Mexico has been hit by a bad joke. You open the energy sector and oil prices collapse. If we had higher oil prices we’d see more interest to invest more. Just imagine if oil prices were at $100 right now. But at fifty the business doesn’t look that enticing right now.
But still, in many ways Mexico is the envy of Latin America. In the case of Mexico, the China slowdown doesn’t affect it much. China is not a strong buyer of Mexican output. Chile, Brazil, Argentina, Colombia, Venezuela, those are countries being affected by the China slowdown. From the standpoint of Mexico—it would be disingenuous to say Mexico is like Argentina or Colombia. It’s a totally different story. Mexico is a very competitive country. What is one of the most resilient economies in the emerging world right now? My bet right now is Mexico.

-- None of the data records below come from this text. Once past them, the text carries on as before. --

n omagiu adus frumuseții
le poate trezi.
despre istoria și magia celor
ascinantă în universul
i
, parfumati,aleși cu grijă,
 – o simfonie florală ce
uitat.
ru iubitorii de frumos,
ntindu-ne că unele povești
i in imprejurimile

Non-petroleum exports are at $372 billion. Mexico has done something right. It’s the envy of Latin America. I’m not saying we should be cheerleaders but it’s a mistake in my view to say that Mexico is doomed.
Ricardo Aceves, Latin America analyst and economist at FocusEconomics:
In general terms the Mexican economy is growing at below its potential. Below 3% is below its potential. It’s been this way since the start of the Peña Nieto administration. The economy has been underperforming. Growth isn’t taking off. Little by little it’s slowing because of external shocks such as the fall in commodity prices. Falling oil prices affect the government’s budget and [force] a reduction in spending. That’s the weak point.
Mexico is not immune from suffering from the effects of global economic turbulence. But, nevertheless it’s better prepared than other countries. Monetary and fiscal policy have been prudent.
But, within Latin America, Mexico is positioned relatively well. In spite of the fact that expectations have been falling, Mexico will grow at 2.5% this year. By contrast Brazil has entered into a deep recession.
Carlos Petersen, a Mexico analyst at the political risk consultancy Eurasia Group:
Under the current external shocks that emerging market economies are experiencing a tough situation and Mexico has been doing pretty well. Mexico is one of the only countries sustaining its growth. Brazil, Chile, and Colombia are slowing down and Mexico has been going against the tide. That’s a positive story. The automobile sector is doing very well. The retail sector is doing very well. Remittances from the U.S. are growing because of the exchange rate. Moving ahead the potential risks are there. If the U.S. economy continues to grow [slowly] and exports don’t pick up that will affect Mexico.
The construction sector keeps disappointing. Construction remains sluggish. Oil production and mining are also suffering.
From the policy perspective, the budget cuts are a sign of fiscal responsibility when revenues are declining. It’s prudent fiscal policy. In the long term Mexico will remain stable but in the short term growth will remain sluggish.